→ ACTIVITY
Copy the lines below, swapping every instance of "Behavioral Detection" for "Behavior-Based Detection" and leaving everything else unchanged.

→ RECORDS SUPPLIED
[Start of Attachment]

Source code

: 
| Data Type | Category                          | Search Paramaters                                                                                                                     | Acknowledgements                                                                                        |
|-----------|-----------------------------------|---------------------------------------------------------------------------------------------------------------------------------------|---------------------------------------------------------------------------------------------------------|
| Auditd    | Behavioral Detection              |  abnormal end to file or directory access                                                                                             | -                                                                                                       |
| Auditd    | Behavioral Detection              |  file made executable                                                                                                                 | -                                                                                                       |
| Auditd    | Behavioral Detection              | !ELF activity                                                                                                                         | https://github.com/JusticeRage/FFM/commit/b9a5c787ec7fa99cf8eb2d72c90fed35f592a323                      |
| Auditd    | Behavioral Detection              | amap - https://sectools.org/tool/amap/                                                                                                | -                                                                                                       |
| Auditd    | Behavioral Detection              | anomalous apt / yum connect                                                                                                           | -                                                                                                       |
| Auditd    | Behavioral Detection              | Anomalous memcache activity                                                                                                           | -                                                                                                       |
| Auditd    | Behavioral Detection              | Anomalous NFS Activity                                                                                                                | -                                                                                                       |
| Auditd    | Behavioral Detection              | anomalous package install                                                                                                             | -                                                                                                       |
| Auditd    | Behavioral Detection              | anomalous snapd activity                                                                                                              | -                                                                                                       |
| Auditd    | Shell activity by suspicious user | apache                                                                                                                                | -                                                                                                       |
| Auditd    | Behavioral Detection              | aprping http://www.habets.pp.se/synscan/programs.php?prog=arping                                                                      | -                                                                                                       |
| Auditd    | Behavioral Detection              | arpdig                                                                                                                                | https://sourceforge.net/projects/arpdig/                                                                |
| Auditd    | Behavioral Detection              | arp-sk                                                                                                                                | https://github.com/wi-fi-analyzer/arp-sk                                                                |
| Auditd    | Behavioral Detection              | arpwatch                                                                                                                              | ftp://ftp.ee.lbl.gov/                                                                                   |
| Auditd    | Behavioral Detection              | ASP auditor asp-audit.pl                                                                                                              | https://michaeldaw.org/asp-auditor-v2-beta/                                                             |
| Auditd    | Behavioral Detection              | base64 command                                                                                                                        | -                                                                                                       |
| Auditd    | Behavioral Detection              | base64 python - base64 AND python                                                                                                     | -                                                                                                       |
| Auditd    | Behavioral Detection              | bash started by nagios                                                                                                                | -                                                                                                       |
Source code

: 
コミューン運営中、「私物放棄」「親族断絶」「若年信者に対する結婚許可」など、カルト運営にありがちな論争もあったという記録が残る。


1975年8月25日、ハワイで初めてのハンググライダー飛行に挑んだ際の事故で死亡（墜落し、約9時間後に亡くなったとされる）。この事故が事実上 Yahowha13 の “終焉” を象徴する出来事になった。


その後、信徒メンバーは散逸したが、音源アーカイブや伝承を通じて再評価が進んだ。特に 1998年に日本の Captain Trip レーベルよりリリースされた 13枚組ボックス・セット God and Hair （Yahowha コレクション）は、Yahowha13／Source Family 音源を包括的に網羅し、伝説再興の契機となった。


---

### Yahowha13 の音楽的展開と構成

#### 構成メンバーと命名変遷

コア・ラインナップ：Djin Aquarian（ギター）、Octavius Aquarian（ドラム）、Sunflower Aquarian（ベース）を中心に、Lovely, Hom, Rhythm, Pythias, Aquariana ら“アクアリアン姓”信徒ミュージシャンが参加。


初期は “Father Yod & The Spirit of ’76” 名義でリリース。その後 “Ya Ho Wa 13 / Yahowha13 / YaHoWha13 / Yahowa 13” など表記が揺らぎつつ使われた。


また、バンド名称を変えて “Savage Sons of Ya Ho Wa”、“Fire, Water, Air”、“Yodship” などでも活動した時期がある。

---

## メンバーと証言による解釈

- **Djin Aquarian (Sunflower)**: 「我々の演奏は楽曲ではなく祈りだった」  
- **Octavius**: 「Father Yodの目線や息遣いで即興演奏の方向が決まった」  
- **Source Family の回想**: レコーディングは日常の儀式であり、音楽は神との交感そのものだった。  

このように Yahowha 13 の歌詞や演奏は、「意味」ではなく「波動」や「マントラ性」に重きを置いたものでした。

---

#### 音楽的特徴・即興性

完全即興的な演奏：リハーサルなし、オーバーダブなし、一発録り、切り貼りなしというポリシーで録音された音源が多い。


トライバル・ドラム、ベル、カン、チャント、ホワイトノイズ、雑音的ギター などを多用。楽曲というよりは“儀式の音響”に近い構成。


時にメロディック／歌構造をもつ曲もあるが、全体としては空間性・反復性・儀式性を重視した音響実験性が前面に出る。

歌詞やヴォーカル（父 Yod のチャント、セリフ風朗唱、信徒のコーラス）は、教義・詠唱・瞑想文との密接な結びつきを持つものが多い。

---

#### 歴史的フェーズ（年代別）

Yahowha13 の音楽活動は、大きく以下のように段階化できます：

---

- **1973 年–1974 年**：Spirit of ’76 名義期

[End of Attachment]

→ RESULT
Source code

: 
| Data Type | Category                          | Search Paramaters                                                                                                                     | Acknowledgements                                                                                        |
|-----------|-----------------------------------|---------------------------------------------------------------------------------------------------------------------------------------|---------------------------------------------------------------------------------------------------------|
| Auditd    | Behavior-Based Detection              |  abnormal end to file or directory access                                                                                             | -                                                                                                       |
| Auditd    | Behavior-Based Detection              |  file made executable                                                                                                                 | -                                                                                                       |
| Auditd    | Behavior-Based Detection              | !ELF activity                                                                                                                         | https://github.com/JusticeRage/FFM/commit/b9a5c787ec7fa99cf8eb2d72c90fed35f592a323                      |
| Auditd    | Behavior-Based Detection              | amap - https://sectools.org/tool/amap/                                                                                                | -                                                                                                       |
| Auditd    | Behavior-Based Detection              | anomalous apt / yum connect                                                                                                           | -                                                                                                       |
| Auditd    | Behavior-Based Detection              | Anomalous memcache activity                                                                                                           | -                                                                                                       |
| Auditd    | Behavior-Based Detection              | Anomalous NFS Activity                                                                                                                | -                                                                                                       |
| Auditd    | Behavior-Based Detection              | anomalous package install                                                                                                             | -                                                                                                       |
| Auditd    | Behavior-Based Detection              | anomalous snapd activity                                                                                                              | -                                                                                                       |
| Auditd    | Shell activity by suspicious user | apache                                                                                                                                | -                                                                                                       |
| Auditd    | Behavior-Based Detection              | aprping http://www.habets.pp.se/synscan/programs.php?prog=arping                                                                      | -                                                                                                       |
| Auditd    | Behavior-Based Detection              | arpdig                                                                                                                                | https://sourceforge.net/projects/arpdig/                                                                |
| Auditd    | Behavior-Based Detection              | arp-sk                                                                                                                                | https://github.com/wi-fi-analyzer/arp-sk                                                                |
| Auditd    | Behavior-Based Detection              | arpwatch                                                                                                                              | ftp://ftp.ee.lbl.gov/                                                                                   |
| Auditd    | Behavior-Based Detection              | ASP auditor asp-audit.pl                                                                                                              | https://michaeldaw.org/asp-auditor-v2-beta/                                                             |
| Auditd    | Behavior-Based Detection              | base64 command                                                                                                                        | -                                                                                                       |
| Auditd    | Behavior-Based Detection              | base64 python - base64 AND python                                                                                                     | -                                                                                                       |
| Auditd    | Behavior-Based Detection              | bash started by nagios                                                                                                                | -                                                                                                       |
Source code

: 
コミューン運営中、「私物放棄」「親族断絶」「若年信者に対する結婚許可」など、カルト運営にありがちな論争もあったという記録が残る。


1975年8月25日、ハワイで初めてのハンググライダー飛行に挑んだ際の事故で死亡（墜落し、約9時間後に亡くなったとされる）。この事故が事実上 Yahowha13 の “終焉” を象徴する出来事になった。


その後、信徒メンバーは散逸したが、音源アーカイブや伝承を通じて再評価が進んだ。特に 1998年に日本の Captain Trip レーベルよりリリースされた 13枚組ボックス・セット God and Hair （Yahowha コレクション）は、Yahowha13／Source Family 音源を包括的に網羅し、伝説再興の契機となった。


---

### Yahowha13 の音楽的展開と構成

#### 構成メンバーと命名変遷

コア・ラインナップ：Djin Aquarian（ギター）、Octavius Aquarian（ドラム）、Sunflower Aquarian（ベース）を中心に、Lovely, Hom, Rhythm, Pythias, Aquariana ら“アクアリアン姓”信徒ミュージシャンが参加。


初期は “Father Yod & The Spirit of ’76” 名義でリリース。その後 “Ya Ho Wa 13 / Yahowha13 / YaHoWha13 / Yahowa 13” など表記が揺らぎつつ使われた。


また、バンド名称を変えて “Savage Sons of Ya Ho Wa”、“Fire, Water, Air”、“Yodship” などでも活動した時期がある。

---

## メンバーと証言による解釈

- **Djin Aquarian (Sunflower)**: 「我々の演奏は楽曲ではなく祈りだった」  
- **Octavius**: 「Father Yodの目線や息遣いで即興演奏の方向が決まった」  
- **Source Family の回想**: レコーディングは日常の儀式であり、音楽は神との交感そのものだった。  

このように Yahowha 13 の歌詞や演奏は、「意味」ではなく「波動」や「マントラ性」に重きを置いたものでした。

---

#### 音楽的特徴・即興性

完全即興的な演奏：リハーサルなし、オーバーダブなし、一発録り、切り貼りなしというポリシーで録音された音源が多い。


トライバル・ドラム、ベル、カン、チャント、ホワイトノイズ、雑音的ギター などを多用。楽曲というよりは“儀式の音響”に近い構成。


時にメロディック／歌構造をもつ曲もあるが、全体としては空間性・反復性・儀式性を重視した音響実験性が前面に出る。

歌詞やヴォーカル（父 Yod のチャント、セリフ風朗唱、信徒のコーラス）は、教義・詠唱・瞑想文との密接な結びつきを持つものが多い。

---

#### 歴史的フェーズ（年代別）

Yahowha13 の音楽活動は、大きく以下のように段階化できます：

---

- **1973 年–1974 年**：Spirit of ’76 名義期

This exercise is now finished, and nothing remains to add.